● EXERCISE PROMPT:
Please list all lines of the material below in which the string "Brazzaville" occurs.
___ DATA FOR THE TASK
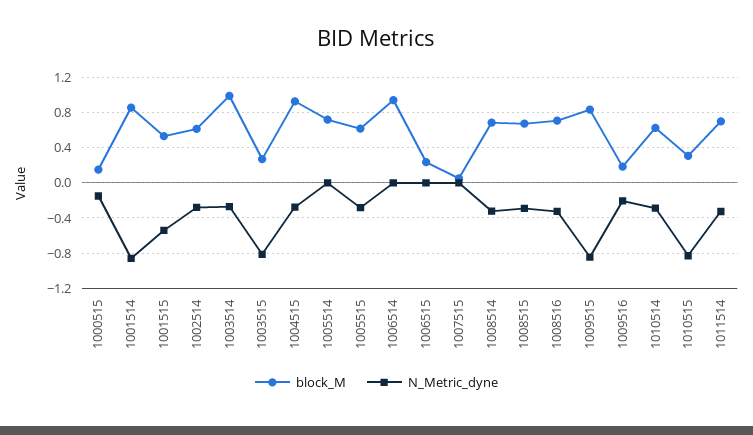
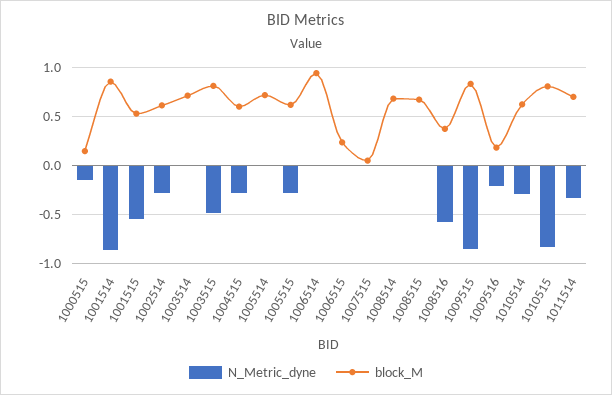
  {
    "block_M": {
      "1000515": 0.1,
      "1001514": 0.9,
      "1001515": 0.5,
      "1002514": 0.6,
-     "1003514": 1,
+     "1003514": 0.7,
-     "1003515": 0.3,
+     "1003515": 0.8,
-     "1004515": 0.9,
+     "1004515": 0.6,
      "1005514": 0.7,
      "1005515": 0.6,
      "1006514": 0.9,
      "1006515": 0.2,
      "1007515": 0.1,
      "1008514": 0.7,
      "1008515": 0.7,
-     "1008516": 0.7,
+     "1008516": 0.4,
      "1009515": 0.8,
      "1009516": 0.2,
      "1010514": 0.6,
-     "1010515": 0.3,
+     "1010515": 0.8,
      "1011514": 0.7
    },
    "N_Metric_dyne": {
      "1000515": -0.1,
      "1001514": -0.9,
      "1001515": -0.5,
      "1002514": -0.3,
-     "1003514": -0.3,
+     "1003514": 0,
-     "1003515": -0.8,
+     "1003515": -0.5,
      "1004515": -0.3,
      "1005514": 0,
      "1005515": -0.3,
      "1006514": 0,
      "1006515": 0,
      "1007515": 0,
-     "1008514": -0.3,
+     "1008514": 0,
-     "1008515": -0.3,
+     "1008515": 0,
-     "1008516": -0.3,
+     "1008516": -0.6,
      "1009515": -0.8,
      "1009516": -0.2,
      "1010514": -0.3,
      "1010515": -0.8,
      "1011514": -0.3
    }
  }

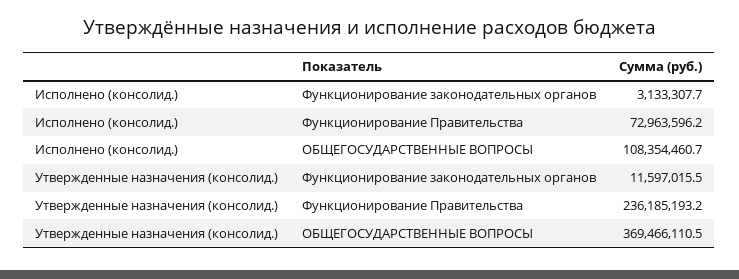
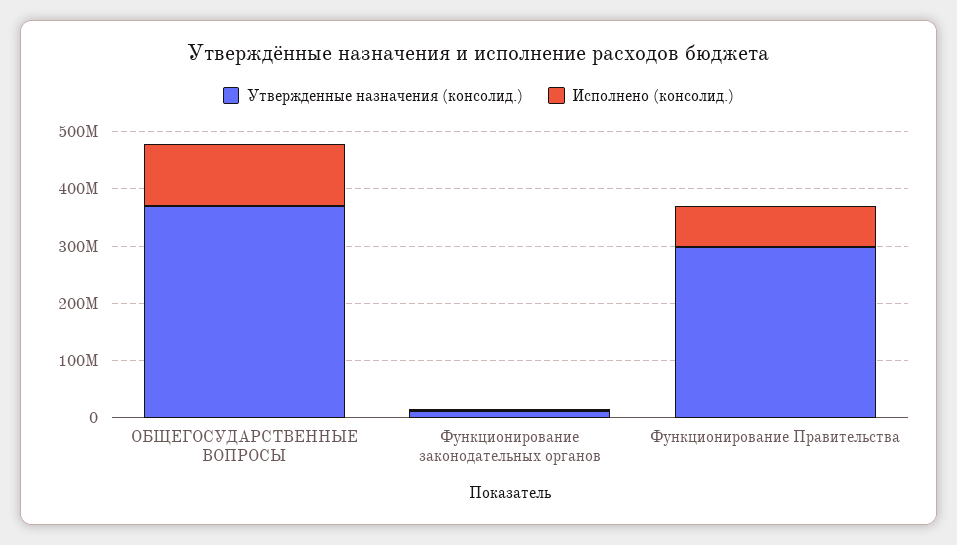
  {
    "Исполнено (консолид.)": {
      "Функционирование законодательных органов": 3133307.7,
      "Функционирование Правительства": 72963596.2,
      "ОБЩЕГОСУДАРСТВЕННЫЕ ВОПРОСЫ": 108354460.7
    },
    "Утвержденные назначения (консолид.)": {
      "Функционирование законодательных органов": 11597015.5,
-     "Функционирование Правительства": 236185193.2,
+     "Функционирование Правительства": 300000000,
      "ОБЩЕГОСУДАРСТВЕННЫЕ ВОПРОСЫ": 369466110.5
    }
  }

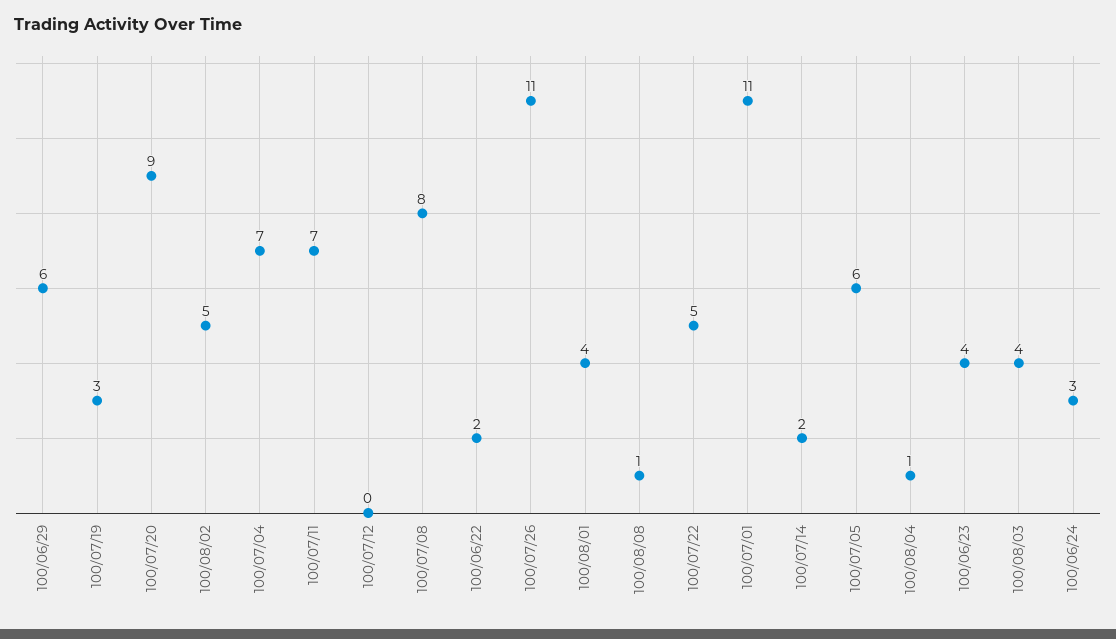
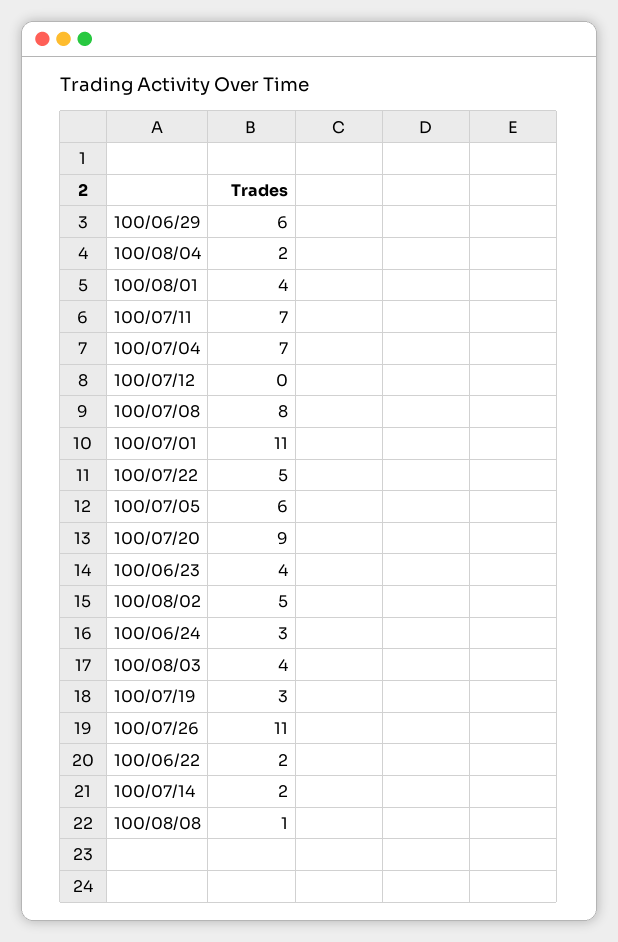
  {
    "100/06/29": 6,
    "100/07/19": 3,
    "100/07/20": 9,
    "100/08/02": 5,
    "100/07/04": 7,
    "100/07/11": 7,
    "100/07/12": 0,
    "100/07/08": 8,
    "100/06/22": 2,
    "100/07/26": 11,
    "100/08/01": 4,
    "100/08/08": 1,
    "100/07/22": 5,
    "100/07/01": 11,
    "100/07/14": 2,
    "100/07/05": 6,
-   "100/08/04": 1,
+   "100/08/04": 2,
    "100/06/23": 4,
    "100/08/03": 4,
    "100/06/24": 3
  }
______
___ DATA FOR THE TASK
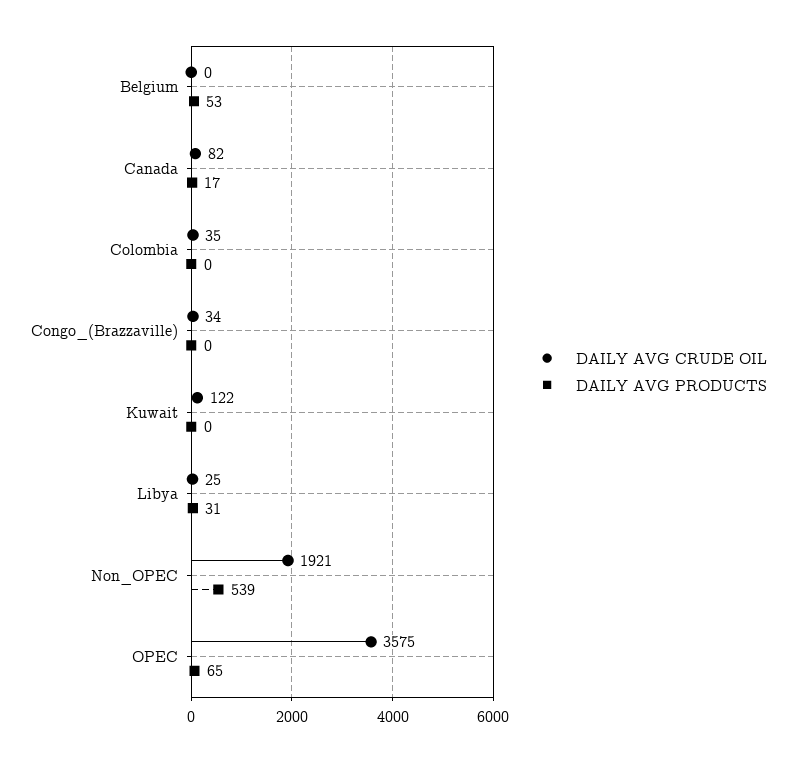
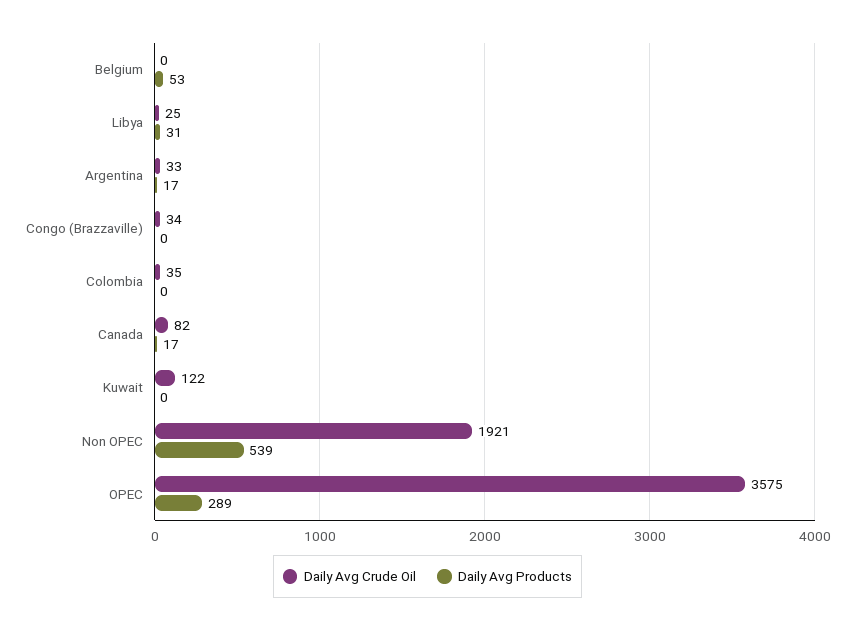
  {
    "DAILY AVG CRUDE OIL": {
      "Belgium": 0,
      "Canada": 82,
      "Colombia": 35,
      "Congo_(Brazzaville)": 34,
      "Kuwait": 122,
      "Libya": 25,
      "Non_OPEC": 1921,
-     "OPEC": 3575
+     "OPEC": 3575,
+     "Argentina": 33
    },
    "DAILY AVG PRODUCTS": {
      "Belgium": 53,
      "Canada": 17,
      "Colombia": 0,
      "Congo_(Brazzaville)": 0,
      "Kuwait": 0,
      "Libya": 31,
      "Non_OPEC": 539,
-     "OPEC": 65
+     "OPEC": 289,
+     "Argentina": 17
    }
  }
______
___ DATA FOR THE TASK
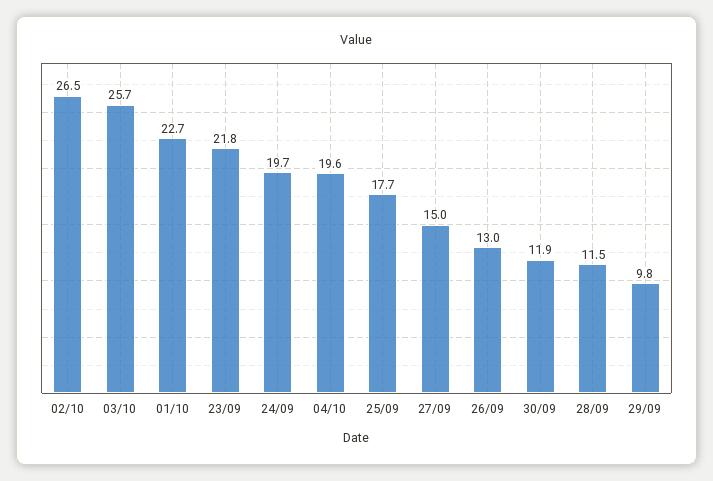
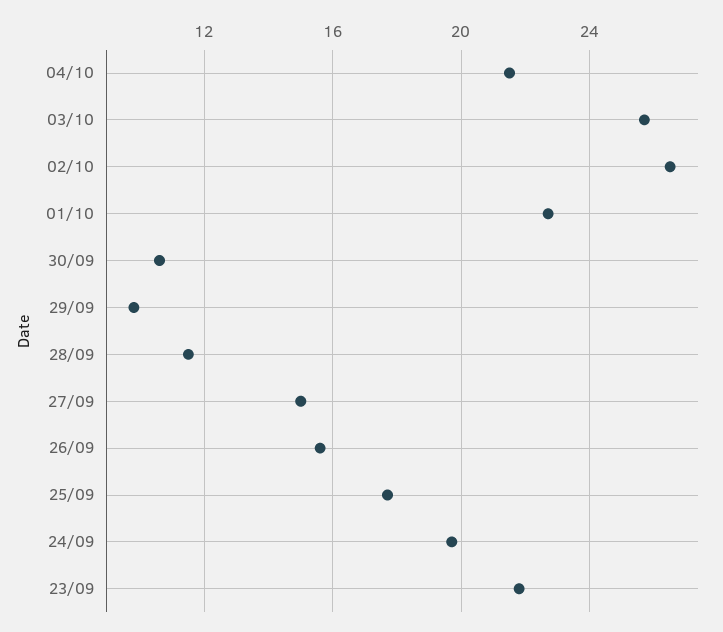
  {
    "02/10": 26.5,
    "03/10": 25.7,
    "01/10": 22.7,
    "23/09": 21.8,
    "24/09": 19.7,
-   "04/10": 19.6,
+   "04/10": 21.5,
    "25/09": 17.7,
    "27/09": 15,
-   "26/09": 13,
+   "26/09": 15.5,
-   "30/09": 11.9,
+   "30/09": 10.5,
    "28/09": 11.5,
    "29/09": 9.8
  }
______
● TASK OUTPUT:
      "Congo_(Brazzaville)": 34,
      "Congo_(Brazzaville)": 0,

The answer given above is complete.